Kirsan Nikolayevich Ilyumzhinov
Кирса́н Никола́евич Илюмжи́нов
Kirsan
Ilyumzhinov is a Russian businessman and politician. He was the
President of the Republic of Kalmykia in the Russian Federation from
1993 to 2010, and was president of FIDE, the international governing
body for the game of chess, from 1995 to 2018. He has also been in the
forefront of promoting chess in schools in Russia and overseas. He is
the founder of Novy Vzglyad publishing house. He has been an honorary
president of the former Kalmykian FC Uralan.
Ilyumzhinov was
born in 1962 in Elista, Kalmykia. His parents were subject to the
Kalmyk deportations of 1943 when the entire Kalmyk population was
deported to Siberia – Kirsan's own family had an impeccable record
fighting the Germans (he was named after a great-uncle who served in
the Red Army during the Russian Civil War and committed suicide after
having been ordered to execute large numbers of captured Whites). He
grew up in Elista, after the Kalmyks were allowed to return following
Stalin's death. From a young age he became interested in chess, and he
won the Kalmykian national chess championship in 1976 at the age of 14.
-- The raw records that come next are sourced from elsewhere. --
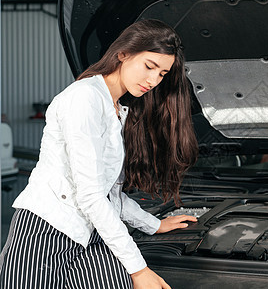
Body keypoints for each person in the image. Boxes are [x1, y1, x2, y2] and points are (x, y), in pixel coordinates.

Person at [0, 19, 199, 289]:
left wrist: (154, 225)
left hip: (90, 232)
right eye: (149, 66)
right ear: (123, 54)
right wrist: (139, 270)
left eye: (162, 74)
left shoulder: (117, 108)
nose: (153, 81)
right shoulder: (84, 99)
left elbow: (110, 193)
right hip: (45, 231)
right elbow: (92, 195)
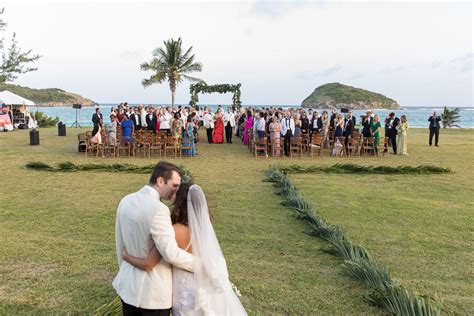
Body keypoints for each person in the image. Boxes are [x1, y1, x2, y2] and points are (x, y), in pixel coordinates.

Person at [123, 183, 247, 315]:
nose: (172, 195)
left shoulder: (174, 230)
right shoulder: (204, 229)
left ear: (180, 200)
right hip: (204, 286)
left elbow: (151, 261)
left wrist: (126, 256)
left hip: (185, 290)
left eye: (175, 192)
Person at [113, 162, 195, 315]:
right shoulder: (159, 209)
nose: (176, 191)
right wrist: (202, 265)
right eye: (174, 185)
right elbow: (170, 253)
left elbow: (120, 243)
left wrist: (123, 266)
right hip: (154, 294)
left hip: (127, 287)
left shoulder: (125, 200)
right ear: (160, 181)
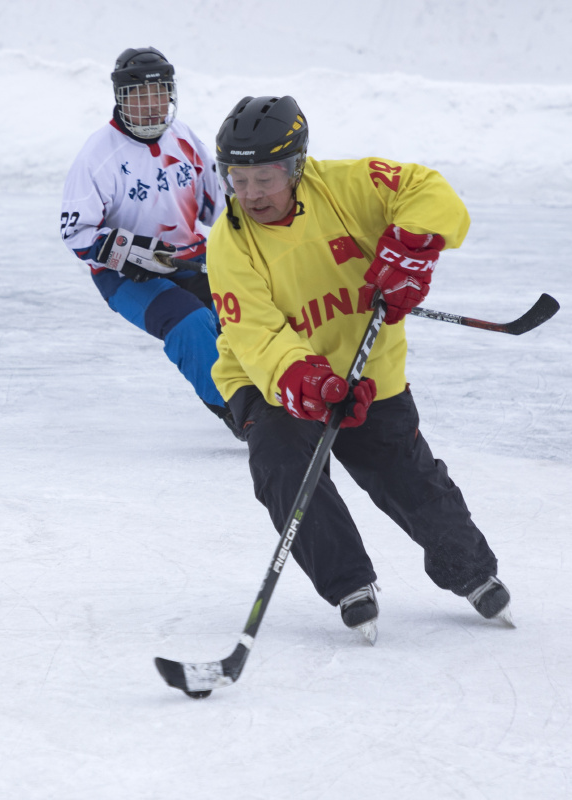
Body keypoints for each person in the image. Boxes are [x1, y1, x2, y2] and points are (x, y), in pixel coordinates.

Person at [206, 94, 512, 643]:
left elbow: (428, 189)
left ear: (296, 166)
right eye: (238, 178)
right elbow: (253, 332)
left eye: (265, 178)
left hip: (369, 368)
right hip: (271, 380)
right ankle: (348, 582)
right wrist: (306, 379)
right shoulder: (229, 242)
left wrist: (413, 248)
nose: (250, 194)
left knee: (406, 475)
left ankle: (471, 571)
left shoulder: (351, 185)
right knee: (282, 463)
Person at [60, 47, 241, 439]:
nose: (150, 106)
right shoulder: (97, 156)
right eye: (138, 96)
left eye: (158, 94)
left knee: (242, 314)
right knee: (191, 323)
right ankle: (244, 413)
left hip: (194, 258)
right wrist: (129, 252)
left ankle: (273, 394)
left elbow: (220, 207)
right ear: (121, 99)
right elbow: (76, 232)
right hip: (125, 277)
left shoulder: (185, 139)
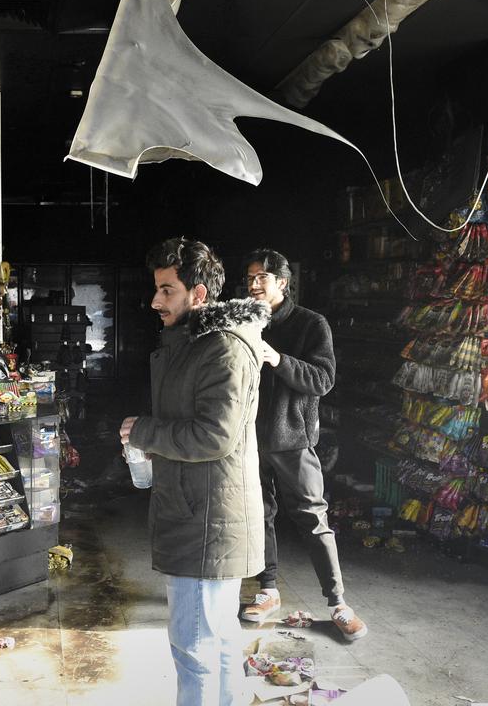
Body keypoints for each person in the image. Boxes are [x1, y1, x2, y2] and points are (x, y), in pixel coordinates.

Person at [119, 237, 269, 706]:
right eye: (157, 289)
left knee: (195, 647)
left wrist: (145, 431)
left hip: (206, 519)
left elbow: (214, 437)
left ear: (198, 294)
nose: (155, 300)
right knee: (216, 640)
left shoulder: (221, 348)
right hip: (198, 509)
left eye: (167, 290)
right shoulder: (195, 344)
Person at [237, 249, 367, 641]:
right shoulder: (245, 321)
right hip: (248, 438)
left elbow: (322, 379)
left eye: (262, 277)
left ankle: (339, 603)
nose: (254, 284)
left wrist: (276, 358)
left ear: (282, 281)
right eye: (249, 278)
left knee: (313, 518)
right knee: (259, 515)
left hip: (292, 438)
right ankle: (268, 590)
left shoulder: (311, 324)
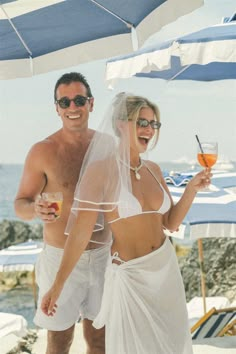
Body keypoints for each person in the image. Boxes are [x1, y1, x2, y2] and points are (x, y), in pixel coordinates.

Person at [41, 92, 212, 354]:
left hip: (166, 271)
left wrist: (191, 190)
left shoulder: (153, 169)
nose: (149, 130)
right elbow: (79, 234)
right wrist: (58, 285)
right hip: (131, 277)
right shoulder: (100, 171)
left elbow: (170, 223)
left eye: (153, 124)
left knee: (173, 346)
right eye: (142, 122)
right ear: (121, 124)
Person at [14, 72, 111, 354]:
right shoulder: (43, 151)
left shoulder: (109, 146)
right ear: (56, 108)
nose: (72, 107)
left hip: (104, 256)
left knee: (100, 339)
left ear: (91, 104)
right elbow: (20, 203)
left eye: (79, 100)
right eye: (64, 102)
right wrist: (35, 209)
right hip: (59, 258)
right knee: (59, 341)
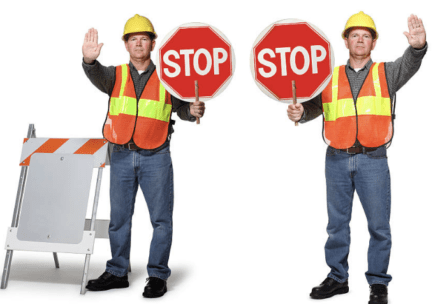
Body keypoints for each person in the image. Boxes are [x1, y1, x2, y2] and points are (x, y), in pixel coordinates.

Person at [287, 12, 427, 304]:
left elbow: (410, 63)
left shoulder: (386, 74)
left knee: (378, 226)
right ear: (346, 41)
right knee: (336, 224)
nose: (360, 40)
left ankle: (378, 283)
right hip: (336, 158)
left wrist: (417, 48)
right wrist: (301, 113)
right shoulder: (328, 75)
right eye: (354, 35)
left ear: (373, 43)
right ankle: (338, 278)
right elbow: (314, 106)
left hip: (373, 160)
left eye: (366, 35)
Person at [82, 14, 205, 298]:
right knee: (119, 219)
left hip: (156, 156)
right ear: (126, 45)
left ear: (152, 43)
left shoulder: (169, 77)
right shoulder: (115, 76)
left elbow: (183, 109)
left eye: (144, 39)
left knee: (161, 219)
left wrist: (193, 112)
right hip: (122, 156)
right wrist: (89, 61)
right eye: (133, 39)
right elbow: (94, 72)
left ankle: (158, 275)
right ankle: (117, 271)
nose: (139, 44)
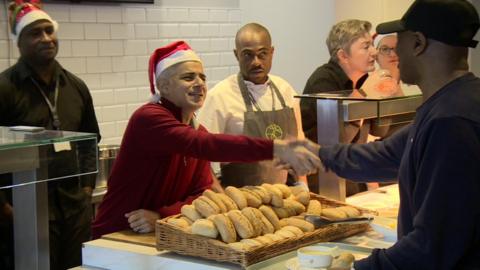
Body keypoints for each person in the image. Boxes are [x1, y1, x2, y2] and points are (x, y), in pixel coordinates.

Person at [306, 0, 480, 269]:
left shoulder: (451, 121)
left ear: (418, 43)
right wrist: (316, 154)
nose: (391, 51)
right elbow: (385, 156)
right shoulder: (448, 103)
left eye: (399, 38)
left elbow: (431, 246)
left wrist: (360, 267)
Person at [91, 41, 320, 239]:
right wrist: (276, 148)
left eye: (202, 77)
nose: (200, 83)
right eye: (188, 77)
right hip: (117, 233)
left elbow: (201, 193)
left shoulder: (196, 128)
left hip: (158, 232)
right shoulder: (150, 118)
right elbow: (206, 145)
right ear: (163, 86)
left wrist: (162, 215)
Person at [0, 2, 100, 269]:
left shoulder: (75, 86)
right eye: (35, 33)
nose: (46, 38)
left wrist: (87, 188)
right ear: (18, 43)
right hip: (24, 211)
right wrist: (5, 209)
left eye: (49, 30)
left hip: (74, 208)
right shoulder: (5, 88)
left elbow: (91, 141)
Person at [197, 23, 308, 188]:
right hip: (239, 199)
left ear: (272, 52)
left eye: (262, 54)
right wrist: (221, 196)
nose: (256, 62)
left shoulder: (286, 90)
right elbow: (200, 156)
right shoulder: (220, 96)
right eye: (247, 55)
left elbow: (298, 139)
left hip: (283, 195)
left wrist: (302, 184)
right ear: (236, 55)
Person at [300, 19, 388, 195]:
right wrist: (363, 96)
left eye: (372, 45)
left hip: (352, 176)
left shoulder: (364, 79)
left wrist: (383, 94)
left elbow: (380, 131)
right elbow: (336, 142)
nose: (374, 52)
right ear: (343, 56)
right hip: (323, 182)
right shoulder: (323, 81)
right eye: (365, 47)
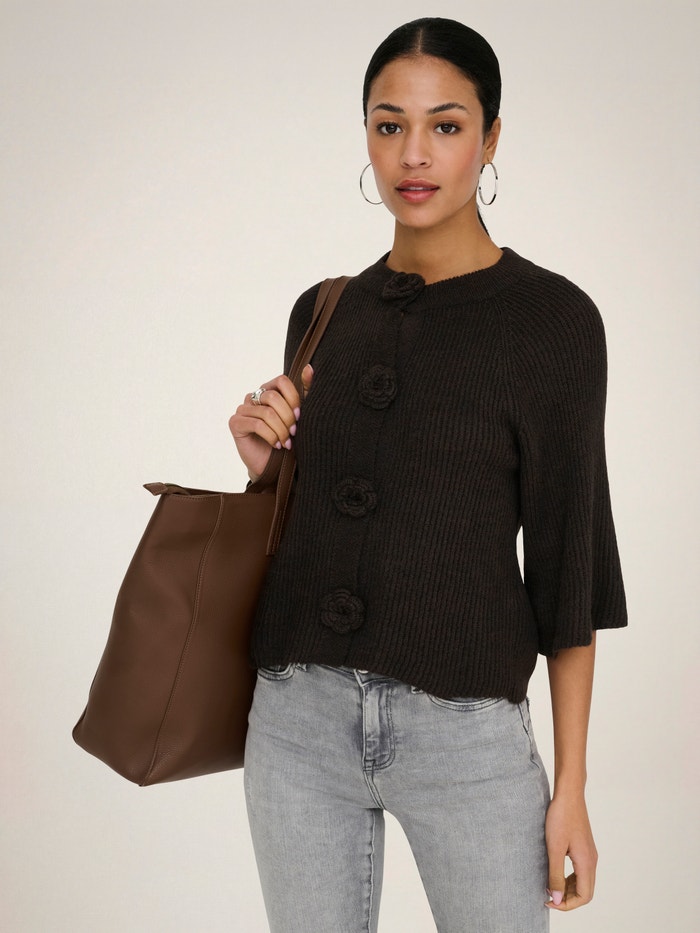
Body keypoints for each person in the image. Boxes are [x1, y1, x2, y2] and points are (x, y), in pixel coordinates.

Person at [228, 17, 627, 933]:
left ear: (491, 137)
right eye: (389, 124)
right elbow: (317, 525)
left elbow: (567, 567)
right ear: (365, 135)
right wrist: (269, 473)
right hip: (295, 722)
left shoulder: (553, 322)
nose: (414, 154)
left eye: (446, 125)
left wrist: (570, 786)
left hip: (467, 737)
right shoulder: (323, 311)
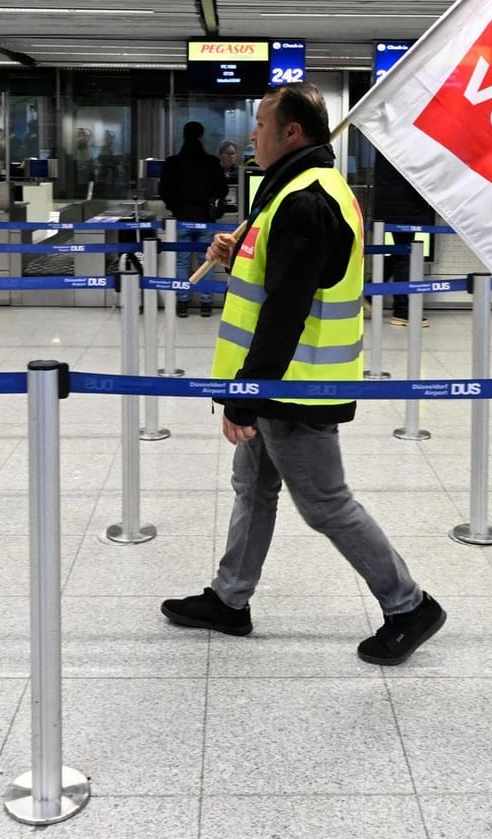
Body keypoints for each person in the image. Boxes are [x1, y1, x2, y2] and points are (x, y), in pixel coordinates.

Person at [161, 82, 444, 666]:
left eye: (262, 124)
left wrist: (246, 395)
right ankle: (229, 600)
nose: (251, 135)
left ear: (292, 133)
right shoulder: (289, 189)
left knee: (325, 503)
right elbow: (276, 273)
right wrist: (236, 250)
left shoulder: (307, 198)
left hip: (295, 386)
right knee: (254, 488)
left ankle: (409, 605)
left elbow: (286, 308)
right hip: (278, 381)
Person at [157, 121, 228, 317]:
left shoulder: (173, 163)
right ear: (201, 137)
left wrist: (175, 207)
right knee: (208, 260)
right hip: (205, 219)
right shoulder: (211, 162)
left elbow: (163, 190)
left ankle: (182, 303)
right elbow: (223, 189)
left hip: (182, 219)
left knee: (181, 262)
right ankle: (206, 304)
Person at [370, 150, 434, 326]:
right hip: (404, 205)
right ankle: (402, 310)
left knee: (401, 252)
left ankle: (371, 291)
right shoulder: (404, 145)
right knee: (404, 255)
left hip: (393, 204)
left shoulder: (387, 142)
From 1979 to 1980 Ilyumzhinov worked as a mechanic-fitter at the Zvezda
plant in Elista. After serving two years with the Soviet Army, he
returned to the plant as a mechanic for a year, and then studied at the
Moscow State Institute of Foreign Relations from 1983 to 1989. Between
1989 and 1990 he was a sales manager for the Soviet-Japanese automobile
company "Liko-Raduga" in Moscow, and from 1990 until 1993 he was
President of SAN Corporation in Moscow.
Ilyumzhinov has
spent millions of dollars on chess and supporting religion. He built a
Catholic church after a visit with Pope John Paul II. He says has also
built a mosque, a synagogue, 22 Orthodox churches, and 30 Buddhist
temples.
Ilyumzhinov has
drawn worldwide attention for claiming that in September 1997 he was
taken from his flat by aliens and travelled in their spaceship,
visiting another planet. He claims three of his staff searched his flat
during this, failing to find him, and could not explain how he then
reappeared in his bedroom an hour later. A Chess Notes feature article
by Edward Winter provides a comprehensive collection of Ilyumzhinov's
own words on his alleged encounters with aliens.
In addition to
his native Kalmyk and Russian, he is fluent in English, Japanese, and
speaks a little Korean, Mongolian and Chinese.